顾长明站在赵铁衣左边,沈寒渊站在赵铁衣右边。三个人被赵铁衣揽着肩膀,站成了一个三角形。烛光落在他们脸上,将每一个人的表情都照得清清楚楚——赵铁衣的笑是豪爽的,顾长明的笑是内敛的,沈寒渊的笑是小心翼翼的,像是怕笑得太大声,这个梦就会醒。

“三弟。”赵铁衣松开手,看着沈寒渊,“你以前在天枢阁,有没有人叫过你兄弟?”

沈寒渊沉默了一瞬。“没有。”

“那从今天起,你有了。”赵铁衣拍了拍他的肩膀,“大哥叫你兄弟,二弟叫你兄弟。以后还会有更多人叫你兄弟。你配得上。”

沈寒渊看着他,那双桃花眼里的光一点一点地亮起来。不是那种刺眼的亮,是一种很柔和的、像是月亮从云层后面慢慢露出来时的亮。

“大哥。”他说。

“嗯。”

“谢谢你。”

“谢什么?”赵铁衣笑了,“谢我认你做兄弟?兄弟不用谢。兄弟是用来喝酒的。”

他转身走到桌边,拿起酒坛,倒了三碗酒。酒坛是空的,他晃了晃,又换了一坛,倒了三碗。酒花翻涌,酒香四溢。

“来!喝酒!”赵铁衣端起一碗,递给沈寒渊,“今晚不醉不归!”

沈寒渊接过酒碗,看着碗里清澈的酒液,看着碗底映出的自己的脸——那张脸上有笑,不是假笑,是真的笑。他已经很久没有看到自己真的笑了。

“好。”他说。

三个人在议事厅里喝了一夜。

赵铁衣喝得最多,也喝得最快。他喝酒不用碗,用坛子,一坛一坛地灌,灌完了就拍桌子,拍完了就笑,笑完了就拍沈寒渊的肩膀。“三弟!你以前在天枢阁,有没有喝过这么好的酒?”沈寒渊摇头。“没有?那天枢阁不行!酒都不好喝,做人有什么意思?”赵铁衣又灌了一口,将酒坛放在桌上,“以后跟着大哥喝!大哥有好酒!”
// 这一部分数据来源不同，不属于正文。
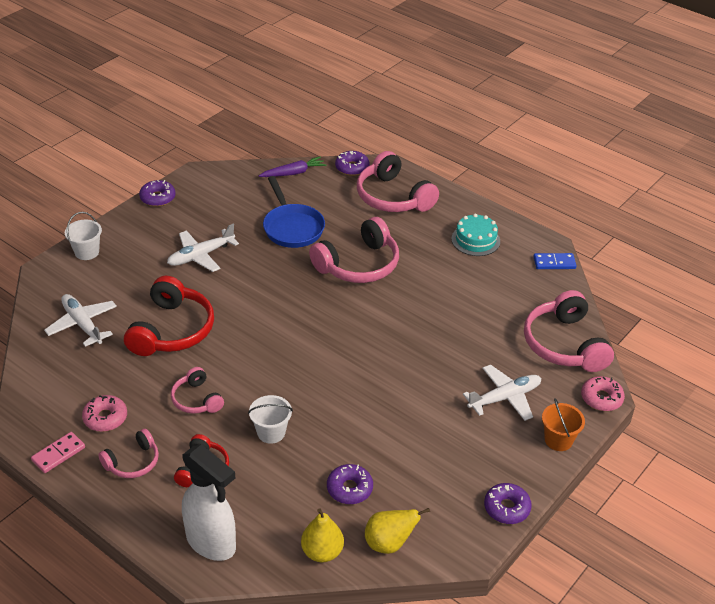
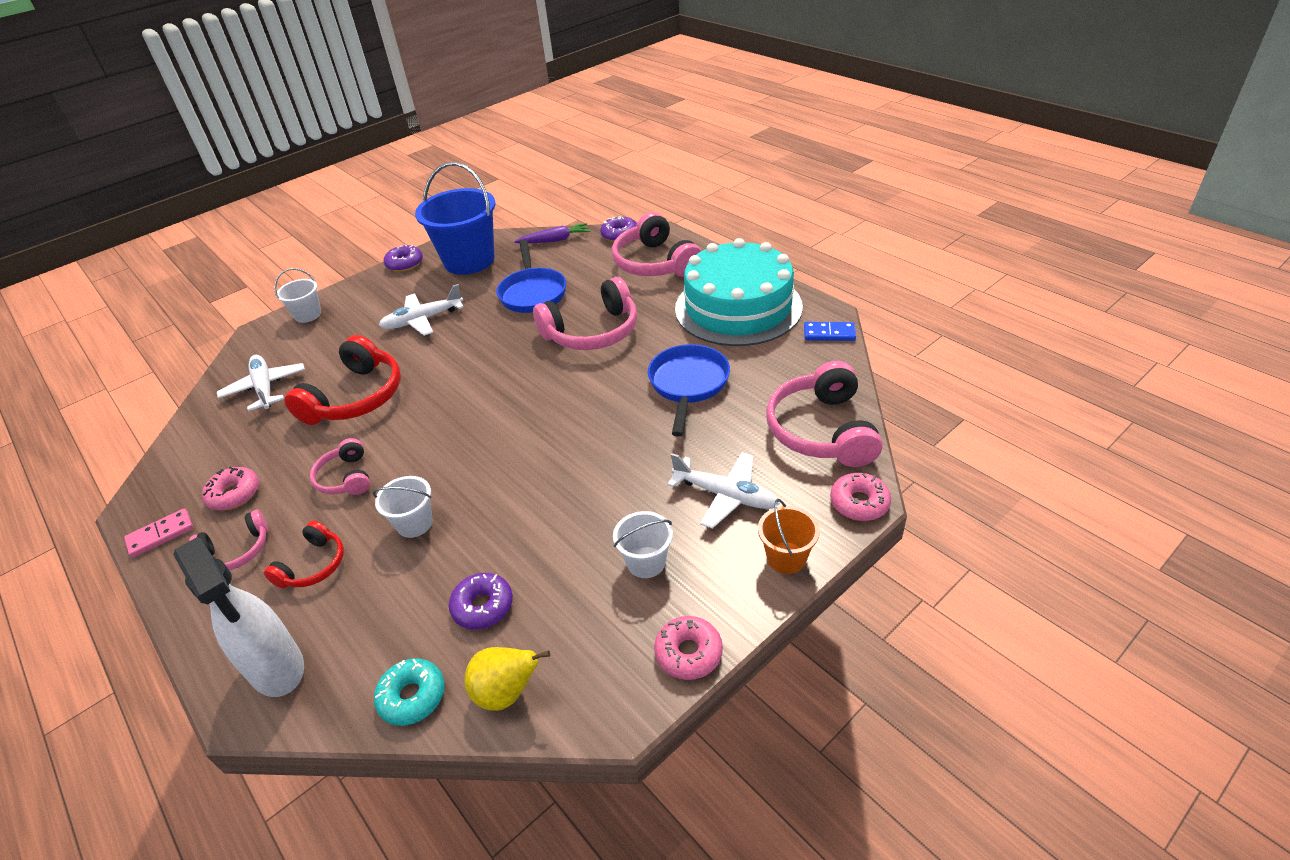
camera: 15 degrees right, 0 degrees up
(219, 194) = (469, 260): none -> blue bucket
(322, 552) = (412, 697): yellow pear -> turquoise donut
(453, 310) = (688, 384): none -> blue pan
(459, 450) = (646, 562): none -> white bucket
(475, 240) = (738, 307): turquoise cake -> turquoise cake, size x2.18
(504, 398) = (725, 495): white plane -> white plane turned 45 degrees clockwise
(506, 508) = (688, 653): purple donut -> pink donut

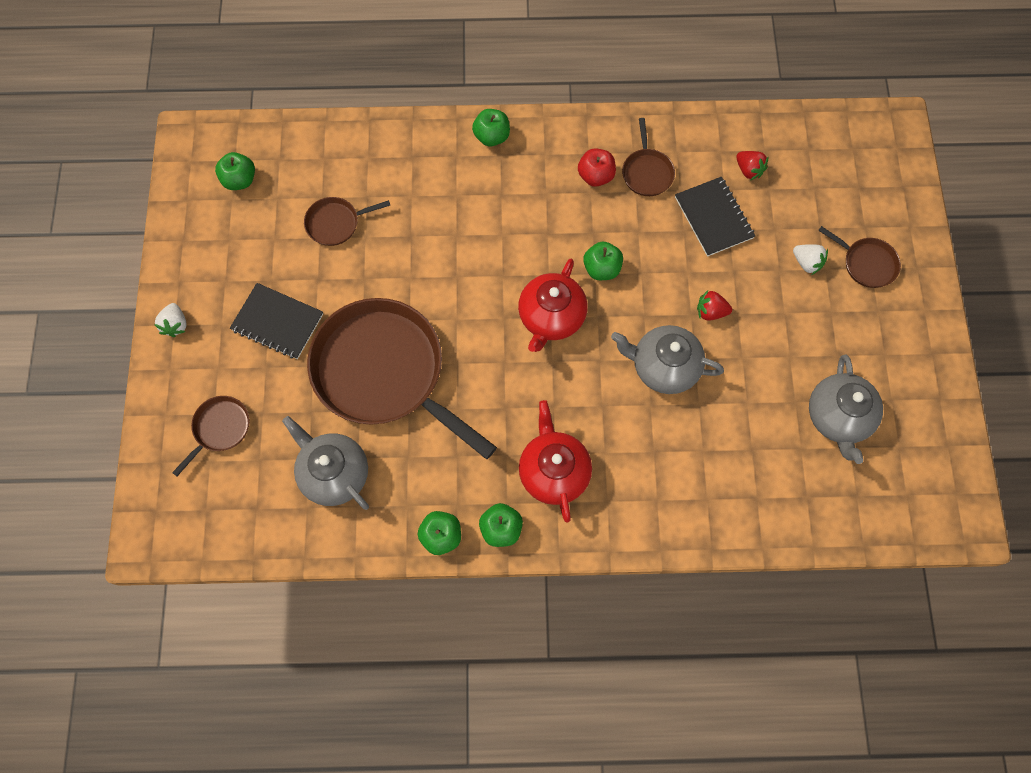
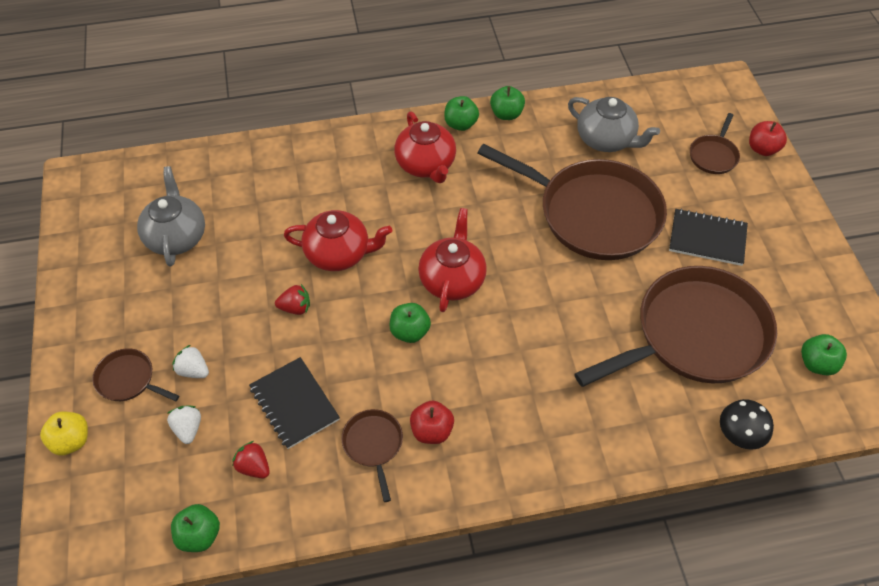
camera: 170 degrees right, 15 degrees down
(160, 428) = (762, 149): none -> red apple
(175, 325) = (797, 223): white strawberry -> white strawberry (188, 429)
(335, 223) = (695, 335): brown pan -> brown pan, size x2.35
(339, 132) = (738, 436): none -> black mushroom
(492, 136) = (562, 460): green apple -> green apple (199, 535)
(663, 367) = (339, 254): grey teapot -> red teapot
(908, 215) = (71, 441): none -> yellow apple

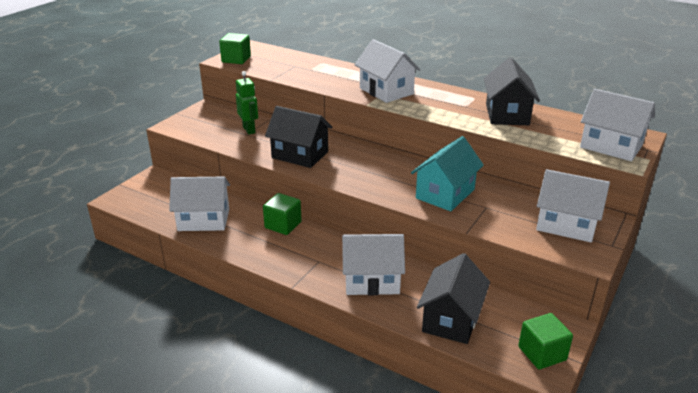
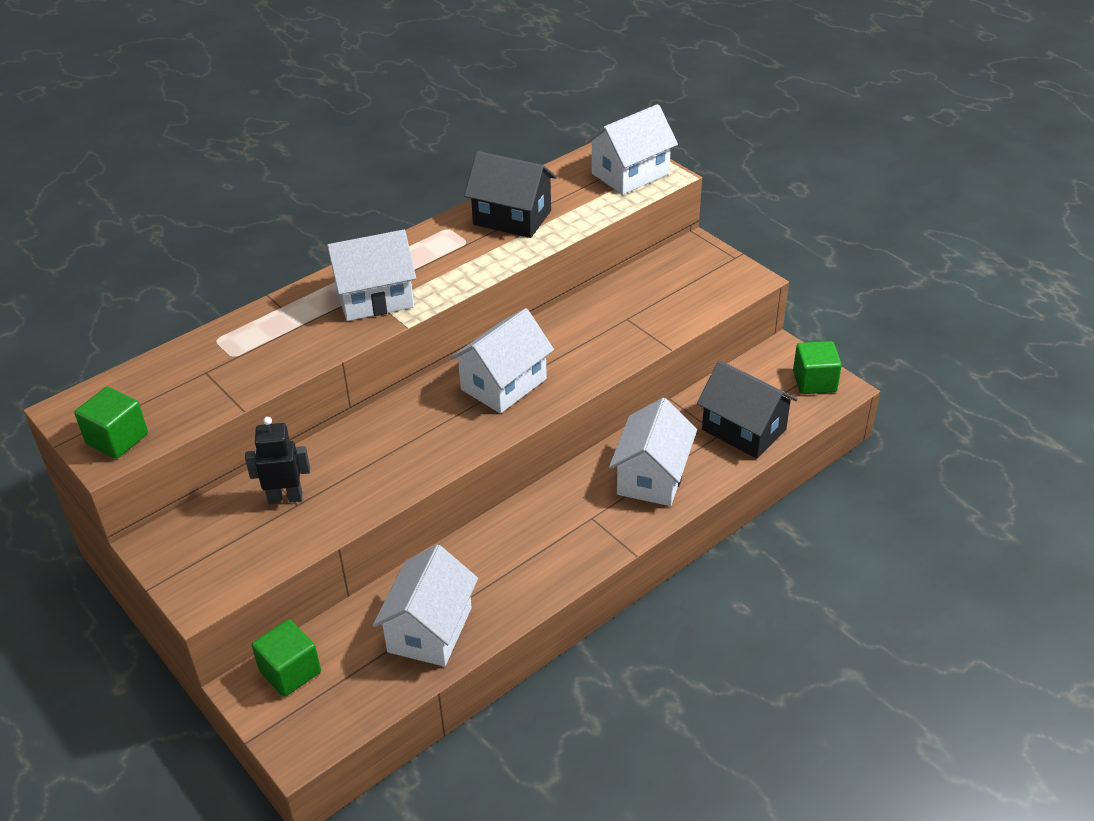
camera: 70 degrees left, 10 degrees up
(249, 130) = (285, 498): green robot -> black robot
(283, 225) = (490, 538): green cube -> green cube (290, 671)
(300, 155) = (406, 453): black house -> none
(445, 194) = (583, 342): turquoise house -> none
(566, 225) = (687, 273): white house -> white house (503, 384)

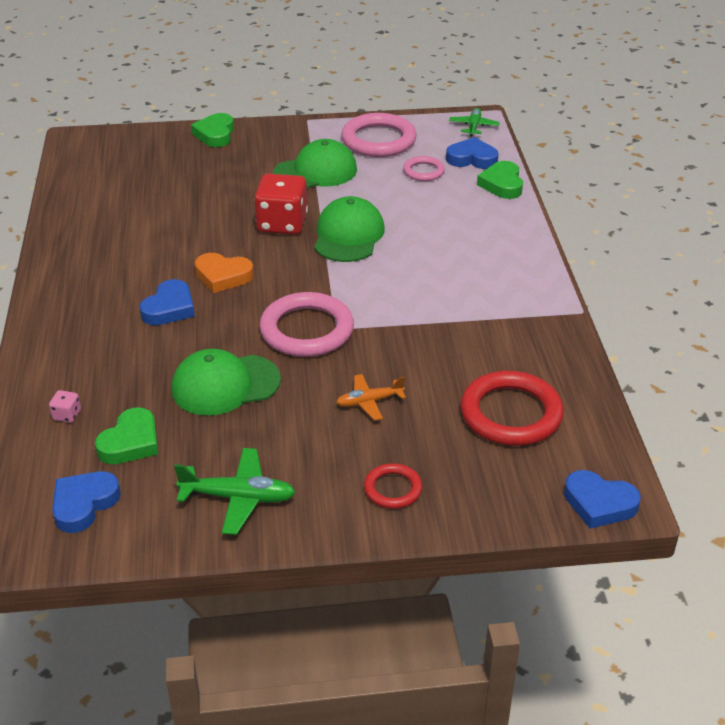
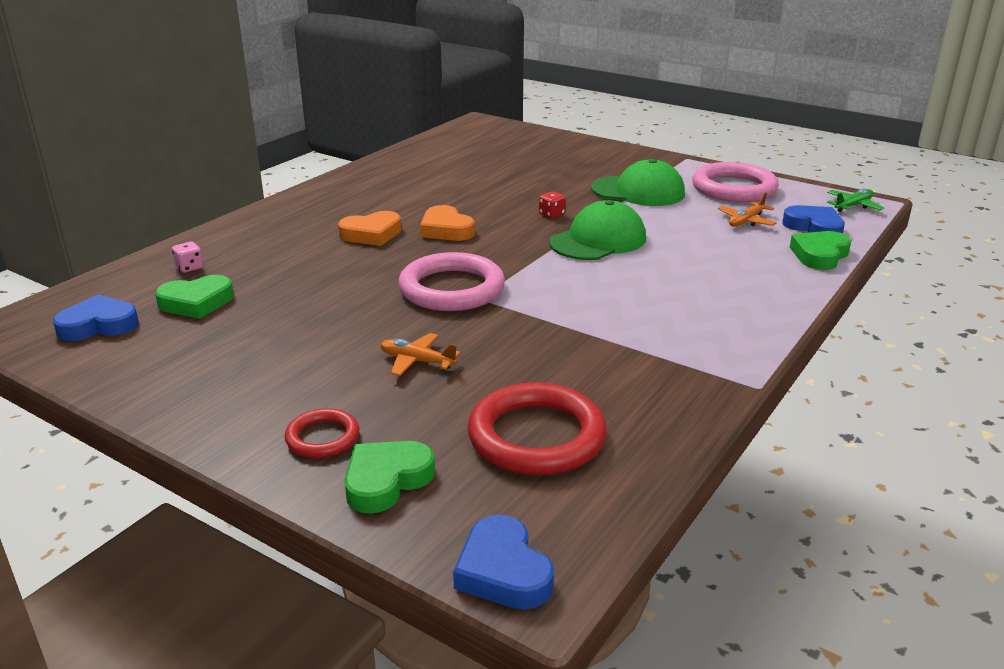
camera: 40 degrees right, 10 degrees down
(169, 308) = (371, 234): blue heart -> orange heart
(215, 134) = (590, 146): green heart -> green heart (386, 480)
(225, 385) = (324, 297): green cap -> none
(238, 498) = (198, 376): green plane -> none
(282, 224) = (551, 214): red dice -> red dice, size x0.41
(423, 171) = (746, 221): pink ring -> orange plane

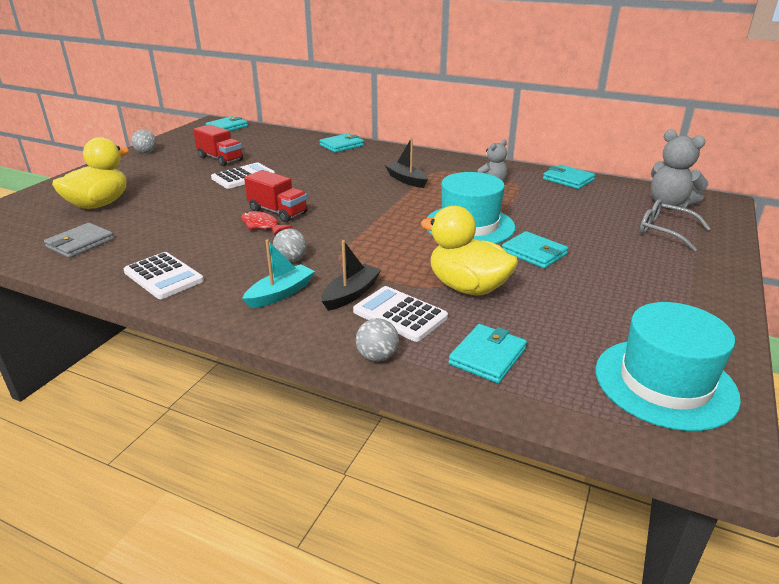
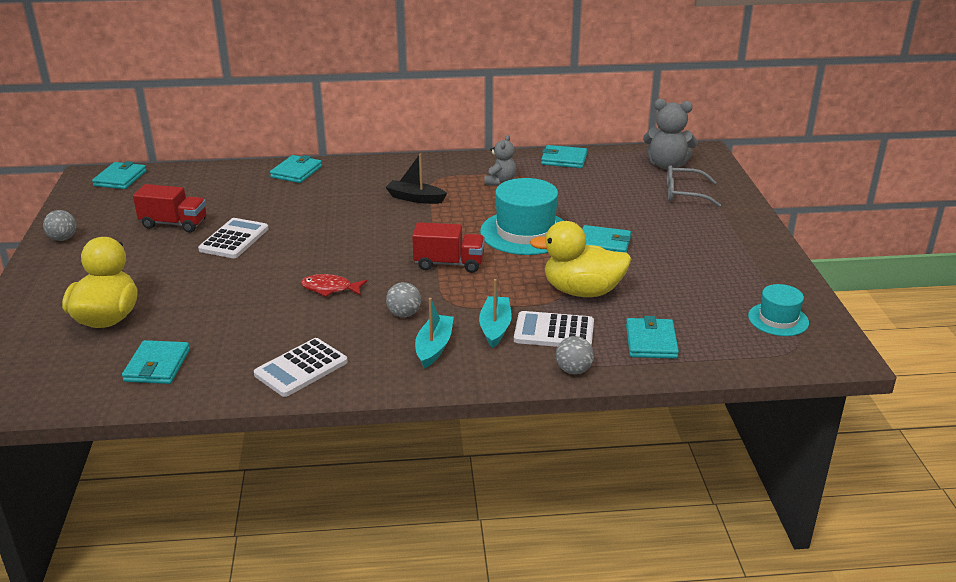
camera: 30 degrees left, 0 degrees up
(80, 243) = (157, 365): grey wallet -> turquoise wallet
(163, 276) = (301, 368): white calculator -> white calculator turned 120 degrees clockwise
(278, 212) = (327, 269): red truck -> red truck (449, 264)
(351, 294) = (495, 328): black boat -> turquoise boat
(665, 383) = (778, 319): turquoise hat -> turquoise hat, size x0.56

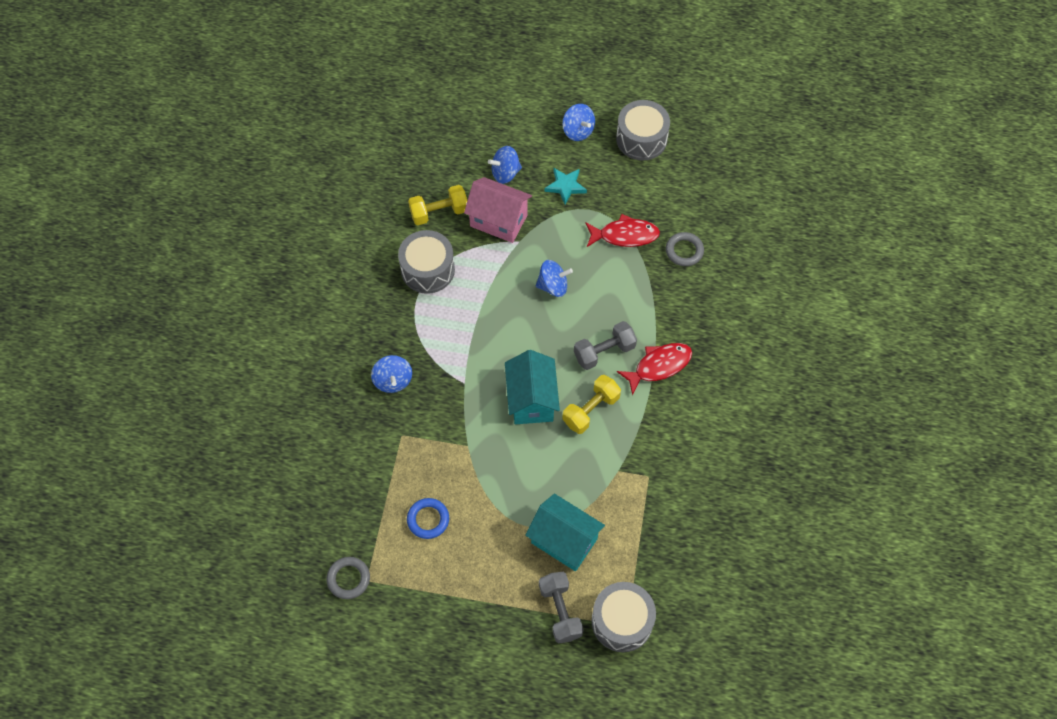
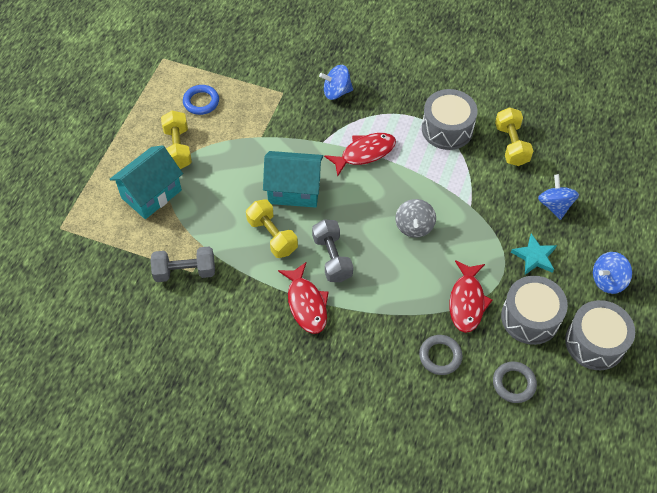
camera: 100 degrees right, 5 degrees down
(348, 579) = (168, 47): grey ring -> grey ring (514, 383)
(472, 341) = (364, 153): none -> red fish
(498, 220) = (497, 192): pink house -> none
(498, 529) = (178, 148): none -> yellow dumbbell
(553, 286) = (414, 226): blue spinning top -> grey spinning top
(560, 611) = (90, 181): grey dumbbell -> grey dumbbell (185, 271)
(622, 621) = (65, 225): grey drum -> grey drum (530, 317)

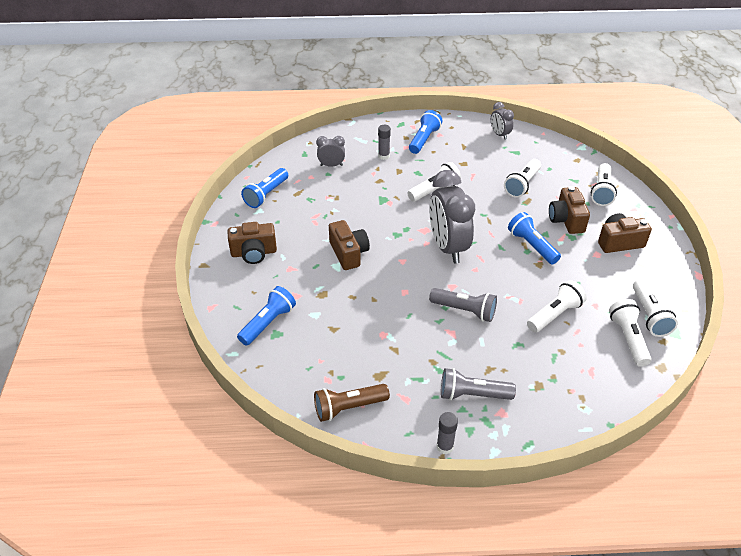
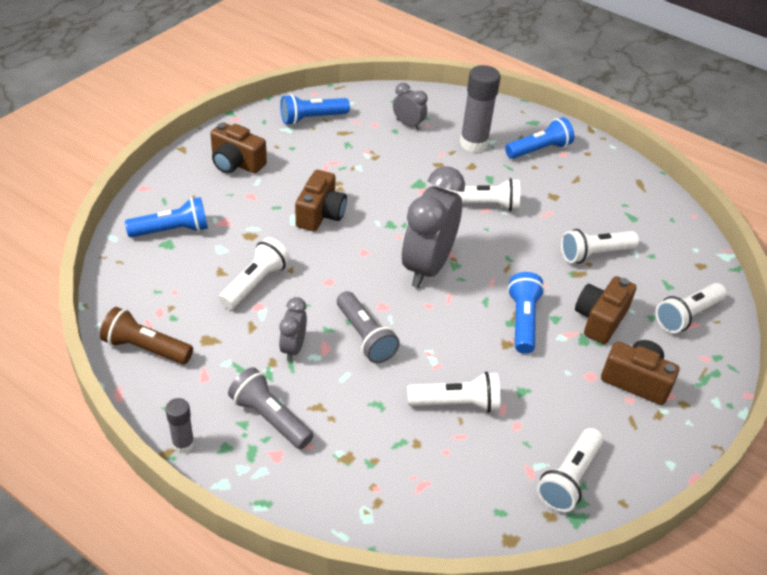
camera: 35 degrees right, 0 degrees up
(383, 156) = (473, 143): grey glue stick -> grey glue stick, size x1.86
(499, 134) = (636, 189): grey clock -> grey clock (293, 348)
(628, 338) = (509, 484): white flashlight -> white flashlight (255, 283)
顾长明喝得最少,也喝得最慢。他端着酒碗,一小口一小口地抿,像是在品茶。他的酒量不好,三碗下去就开始上脸,从耳根红到脖子,从脖子红到脸颊。但他没有停,因为赵铁衣说“兄弟喝酒不能停”。

沈寒渊喝得不多不少。他的胃不好,不能喝太多,但他不想扫赵铁衣的兴,所以赵铁衣敬一碗,他就喝一碗。酒入喉,辣得他胃里翻涌,但他没有皱眉,因为他觉得,这种辣,是暖的。